▶ [Brief] Quote the records beneath, complete and exact. Leave out images.

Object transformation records
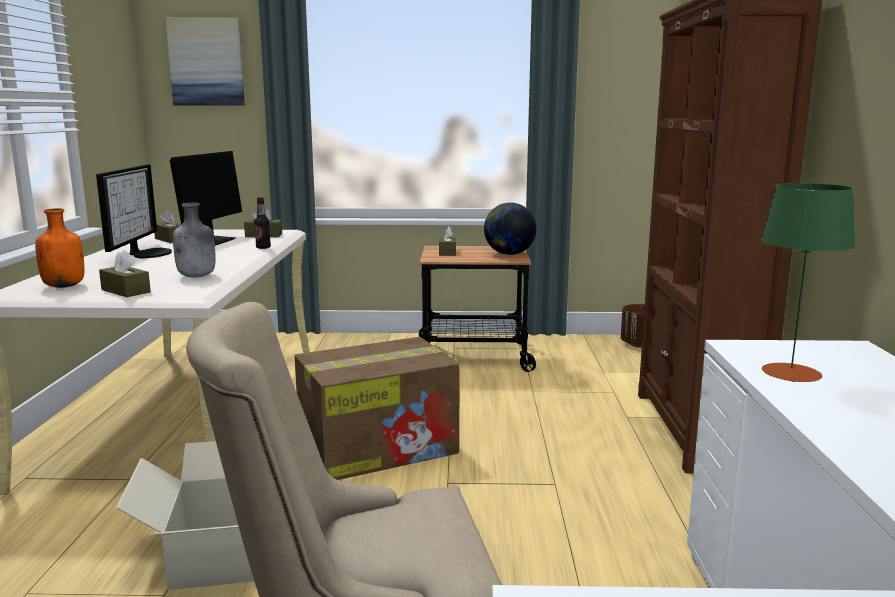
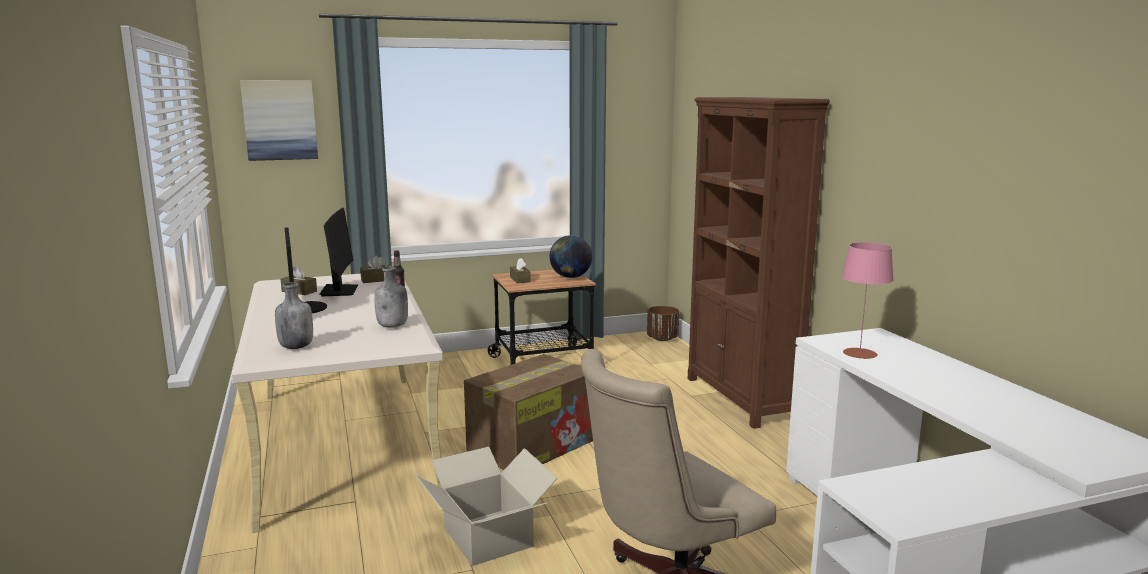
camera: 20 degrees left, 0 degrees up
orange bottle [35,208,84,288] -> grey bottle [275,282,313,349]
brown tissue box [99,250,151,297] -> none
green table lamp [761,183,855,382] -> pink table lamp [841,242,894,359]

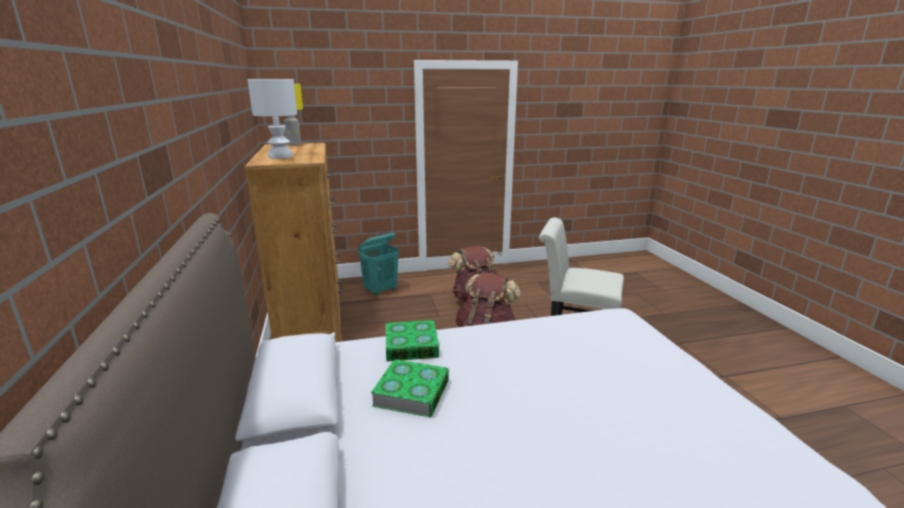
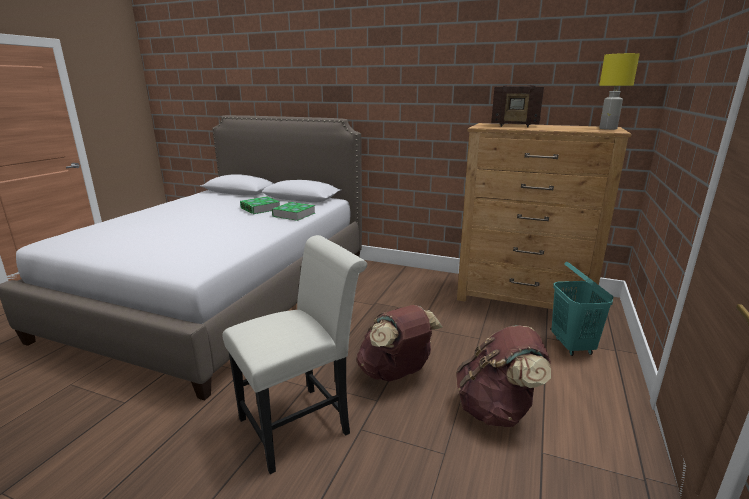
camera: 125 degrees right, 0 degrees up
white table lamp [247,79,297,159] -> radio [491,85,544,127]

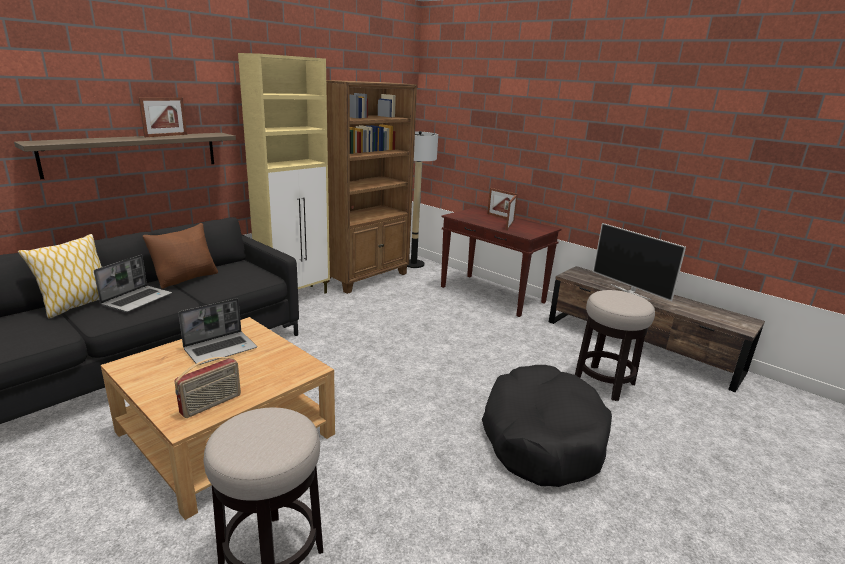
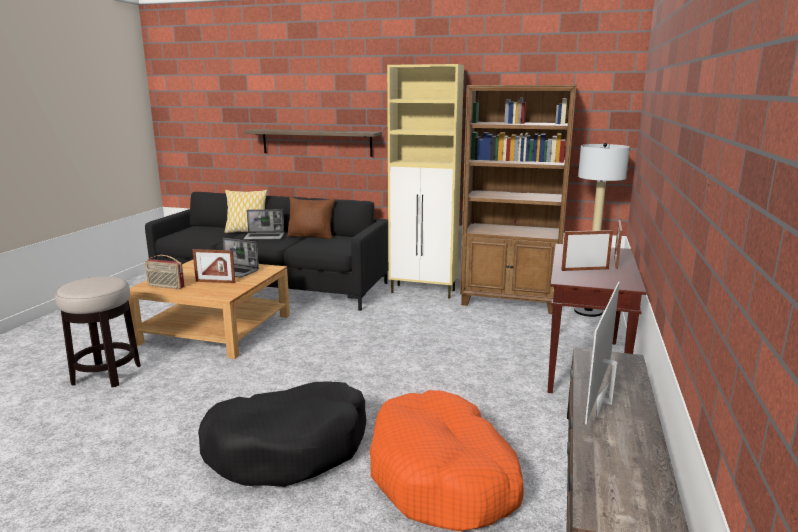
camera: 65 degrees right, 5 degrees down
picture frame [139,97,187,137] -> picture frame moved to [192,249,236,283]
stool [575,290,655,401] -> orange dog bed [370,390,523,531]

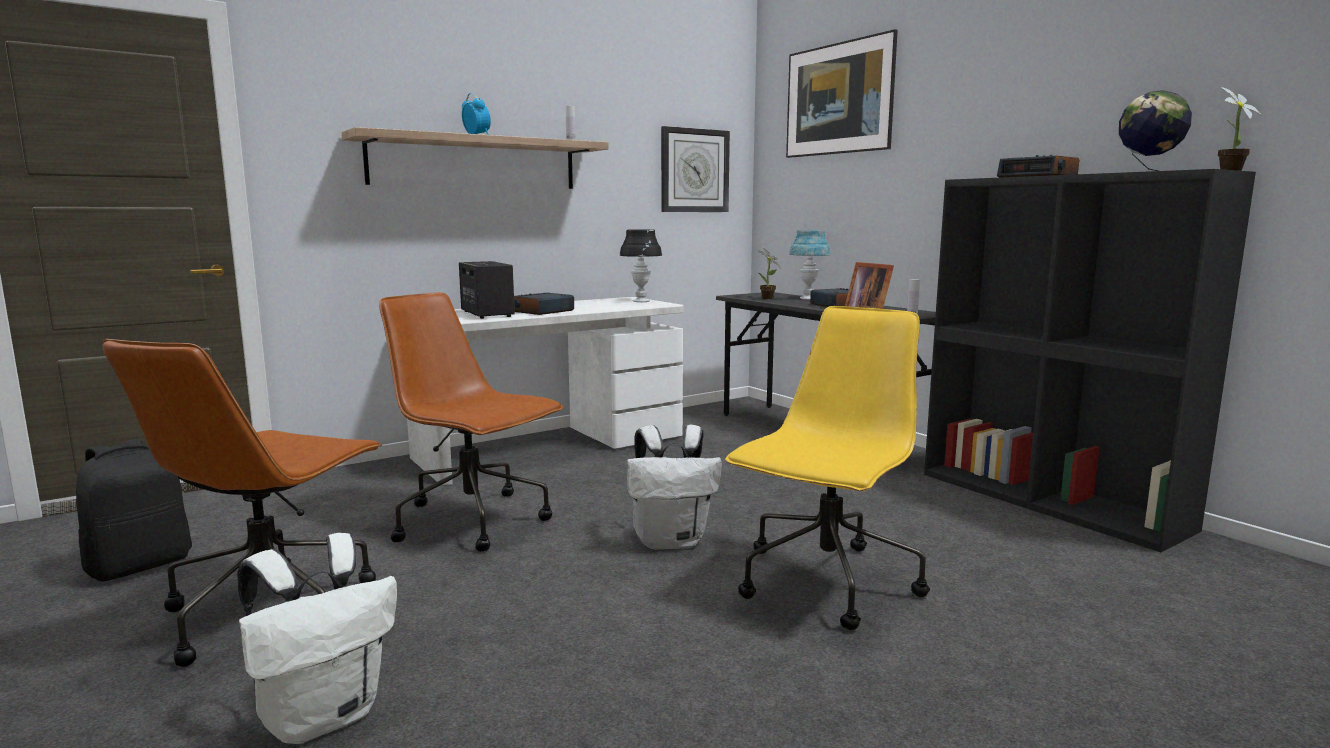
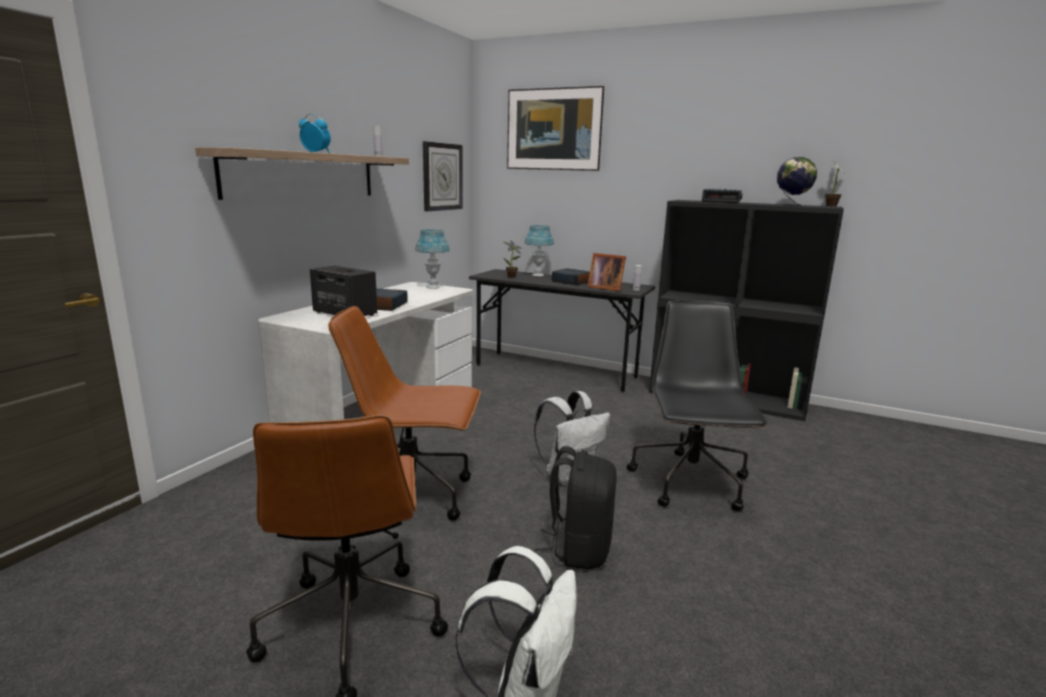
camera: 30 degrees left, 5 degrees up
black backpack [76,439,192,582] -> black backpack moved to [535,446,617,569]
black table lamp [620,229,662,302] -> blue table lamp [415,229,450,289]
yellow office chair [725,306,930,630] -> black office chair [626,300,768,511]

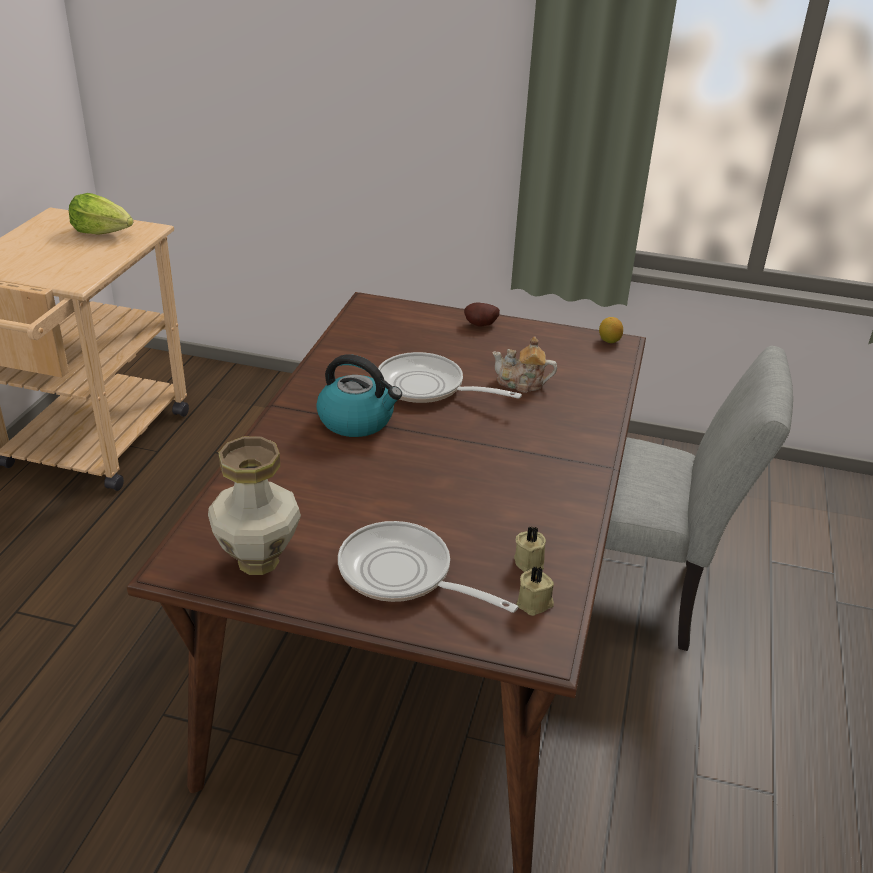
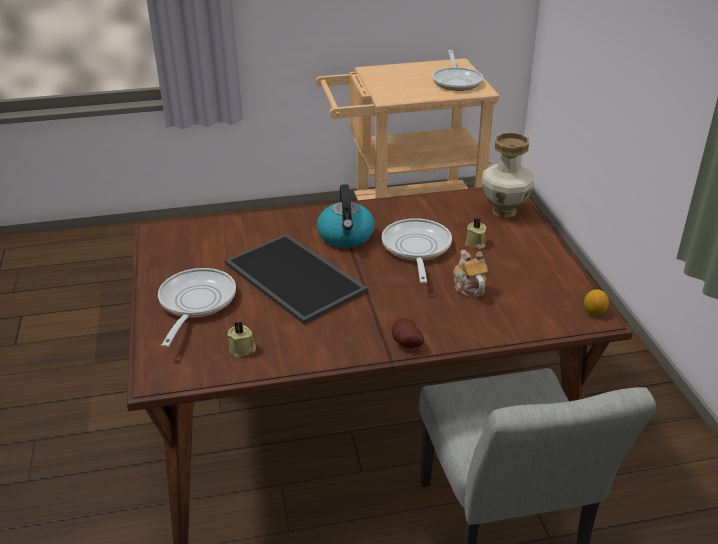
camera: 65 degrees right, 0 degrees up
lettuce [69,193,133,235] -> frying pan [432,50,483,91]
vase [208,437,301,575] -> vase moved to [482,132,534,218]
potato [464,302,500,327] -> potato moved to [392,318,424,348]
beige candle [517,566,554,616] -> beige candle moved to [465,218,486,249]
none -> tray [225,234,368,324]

▶ [Expected output]
camera: 20 degrees left, 0 degrees up
orange bottle [35,208,84,288] -> grey bottle [275,282,313,349]
brown tissue box [99,250,151,297] -> none
green table lamp [761,183,855,382] -> pink table lamp [841,242,894,359]

camera: 125 degrees right, 0 degrees up
white table lamp [247,79,297,159] -> radio [491,85,544,127]

camera: 65 degrees right, 5 degrees down
picture frame [139,97,187,137] -> picture frame moved to [192,249,236,283]
stool [575,290,655,401] -> orange dog bed [370,390,523,531]

camera: 30 degrees left, 5 degrees up
black backpack [76,439,192,582] -> black backpack moved to [535,446,617,569]
black table lamp [620,229,662,302] -> blue table lamp [415,229,450,289]
yellow office chair [725,306,930,630] -> black office chair [626,300,768,511]

camera: 65 degrees right, 0 degrees up
lettuce [69,193,133,235] -> frying pan [432,50,483,91]
vase [208,437,301,575] -> vase moved to [482,132,534,218]
potato [464,302,500,327] -> potato moved to [392,318,424,348]
beige candle [517,566,554,616] -> beige candle moved to [465,218,486,249]
none -> tray [225,234,368,324]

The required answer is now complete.